Rabu 13 Nov 2013 19:24 WIB

'Penyelesaian Desa Sumber Kelampok Harus 'Win-win Solution''

Rep: Ahmad Baraas/ Red: Djibril Muhammad

REPUBLIKA.CO.ID, DENPASAR -- Ketua Komisi I DPRD Bali, I Made Arjaya mengatakan, pihaknya menginginkan adanya win-win solution terhadap kasus Desa Sumber Kelampok.

Syarat untuk bisa mendapatkan solusi itu kata Arjaya, adanya pembicaraan pihak Pemprov dengan masyarakat desa di kawasan Bali Barat itu.

"Penyelesaiannya adalah sama-sama punya itikad baik, tidak ada yang memaksakan kehendak," kata Arjaya di Denpasar, Rabu (13/11).
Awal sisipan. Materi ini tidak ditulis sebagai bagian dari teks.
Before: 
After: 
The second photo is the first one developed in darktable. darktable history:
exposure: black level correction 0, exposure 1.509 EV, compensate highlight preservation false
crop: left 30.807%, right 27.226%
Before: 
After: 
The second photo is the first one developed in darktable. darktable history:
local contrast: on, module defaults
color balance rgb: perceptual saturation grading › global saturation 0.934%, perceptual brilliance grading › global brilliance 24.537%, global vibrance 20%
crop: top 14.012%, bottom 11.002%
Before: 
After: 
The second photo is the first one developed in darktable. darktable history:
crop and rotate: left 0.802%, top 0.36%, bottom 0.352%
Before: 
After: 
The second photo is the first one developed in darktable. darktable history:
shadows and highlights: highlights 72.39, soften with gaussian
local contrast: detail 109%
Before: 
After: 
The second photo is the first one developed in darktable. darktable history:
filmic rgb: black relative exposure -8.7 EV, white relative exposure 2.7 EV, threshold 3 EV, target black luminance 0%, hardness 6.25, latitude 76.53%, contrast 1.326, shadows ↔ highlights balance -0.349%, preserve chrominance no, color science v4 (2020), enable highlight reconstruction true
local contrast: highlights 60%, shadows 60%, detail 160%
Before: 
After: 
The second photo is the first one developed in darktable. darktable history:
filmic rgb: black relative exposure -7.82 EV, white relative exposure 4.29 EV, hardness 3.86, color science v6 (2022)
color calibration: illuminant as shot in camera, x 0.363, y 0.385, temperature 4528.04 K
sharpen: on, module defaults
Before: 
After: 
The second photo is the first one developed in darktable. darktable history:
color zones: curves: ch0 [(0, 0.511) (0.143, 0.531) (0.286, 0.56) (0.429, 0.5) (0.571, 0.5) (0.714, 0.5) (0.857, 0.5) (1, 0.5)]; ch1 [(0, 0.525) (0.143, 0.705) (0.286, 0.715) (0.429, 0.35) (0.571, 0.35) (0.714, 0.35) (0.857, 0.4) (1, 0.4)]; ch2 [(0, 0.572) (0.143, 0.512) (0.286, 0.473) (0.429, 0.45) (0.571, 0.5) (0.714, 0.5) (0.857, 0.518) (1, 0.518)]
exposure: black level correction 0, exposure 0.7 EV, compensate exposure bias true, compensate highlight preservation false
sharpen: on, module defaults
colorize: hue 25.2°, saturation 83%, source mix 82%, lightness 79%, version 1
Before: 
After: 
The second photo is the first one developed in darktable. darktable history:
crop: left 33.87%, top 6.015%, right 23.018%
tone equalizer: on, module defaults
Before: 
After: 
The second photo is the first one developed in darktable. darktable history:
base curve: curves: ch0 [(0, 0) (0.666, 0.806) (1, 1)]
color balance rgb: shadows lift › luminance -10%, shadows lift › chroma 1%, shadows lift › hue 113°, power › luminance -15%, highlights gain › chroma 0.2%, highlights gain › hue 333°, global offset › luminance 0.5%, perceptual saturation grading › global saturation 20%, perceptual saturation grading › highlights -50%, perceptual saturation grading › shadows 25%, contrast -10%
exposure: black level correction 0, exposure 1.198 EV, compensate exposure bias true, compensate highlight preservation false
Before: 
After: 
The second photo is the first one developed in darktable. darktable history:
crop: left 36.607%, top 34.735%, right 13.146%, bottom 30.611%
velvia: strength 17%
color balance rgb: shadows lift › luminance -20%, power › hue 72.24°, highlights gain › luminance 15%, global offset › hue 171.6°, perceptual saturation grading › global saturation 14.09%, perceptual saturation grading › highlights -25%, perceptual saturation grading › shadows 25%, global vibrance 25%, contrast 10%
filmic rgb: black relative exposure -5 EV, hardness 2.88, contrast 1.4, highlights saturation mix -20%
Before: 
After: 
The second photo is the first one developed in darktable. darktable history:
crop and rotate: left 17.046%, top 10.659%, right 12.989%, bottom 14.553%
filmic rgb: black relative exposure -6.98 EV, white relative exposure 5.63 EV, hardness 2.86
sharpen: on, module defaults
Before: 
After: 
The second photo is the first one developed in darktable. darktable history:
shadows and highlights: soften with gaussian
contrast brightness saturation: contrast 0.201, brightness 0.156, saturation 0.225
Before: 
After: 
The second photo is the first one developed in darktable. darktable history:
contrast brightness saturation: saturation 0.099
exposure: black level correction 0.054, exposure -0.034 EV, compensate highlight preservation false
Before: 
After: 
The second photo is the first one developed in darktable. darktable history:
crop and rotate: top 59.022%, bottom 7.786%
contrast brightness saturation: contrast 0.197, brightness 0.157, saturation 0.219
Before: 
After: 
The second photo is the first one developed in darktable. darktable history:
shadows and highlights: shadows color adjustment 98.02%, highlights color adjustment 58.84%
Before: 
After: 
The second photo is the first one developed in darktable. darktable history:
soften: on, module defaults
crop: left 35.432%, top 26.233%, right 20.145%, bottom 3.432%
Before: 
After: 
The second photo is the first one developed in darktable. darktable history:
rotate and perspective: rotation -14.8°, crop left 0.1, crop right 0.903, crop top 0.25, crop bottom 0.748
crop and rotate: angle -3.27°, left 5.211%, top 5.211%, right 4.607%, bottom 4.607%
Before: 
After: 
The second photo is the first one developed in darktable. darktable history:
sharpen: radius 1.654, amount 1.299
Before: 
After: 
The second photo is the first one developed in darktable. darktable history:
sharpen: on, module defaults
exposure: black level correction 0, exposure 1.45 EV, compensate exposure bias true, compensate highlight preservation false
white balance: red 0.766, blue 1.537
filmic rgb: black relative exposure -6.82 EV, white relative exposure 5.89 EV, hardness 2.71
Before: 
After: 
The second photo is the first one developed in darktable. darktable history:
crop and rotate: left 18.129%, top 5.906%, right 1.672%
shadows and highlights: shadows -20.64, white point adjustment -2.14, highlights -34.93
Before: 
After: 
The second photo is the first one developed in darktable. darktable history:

Kasus Desa Sumber Kelampok adalah masalah hak kepemilikan tanah. Masyarakat yang selama ini secara bersama-sama telah menempati dan menggarap tanah merasa berhak untuk memperoleh sertifikat hak milik.

Sedangkan tanah tersebut adalah tanah milik Pemprov Bali yang pelepasannya harus melalui persetujuan DPRD Bali.

Menurut Arjaya, tanah dengan HGU nomor dua dan nomor tiga dengan luas lebih dari 400 hektare itu, sesuai dengan UU adalah aset Pemprov Bali.

Namun masyarakat boleh memintakan hak atas tanah itu, mengingat mereka tinggal di desa yang secara definitif telah diakui Kemendagri dan telah menempatinya cukup lama.

"Tentunya tidak semua tanah aset Pemprov Bali bisa mereka minta, tapi sebagian dan sepantasnya saja," katanya menjelaskan

Arjaya mengatakan, pembentukan Pansus oleh Pemprov Bali akan mempermudah penyelesaian masalah tanah di Desa Sumber Kelampok.

Sebab, Pansus nanti akan bekerja untuk mendata jumlah penduduk, termasuk mencari tahu sudah berapa lama mereka tinggal di sana dan menentukan siapa yang memenuhi syarat untuk memperoleh hak atas tanah itu.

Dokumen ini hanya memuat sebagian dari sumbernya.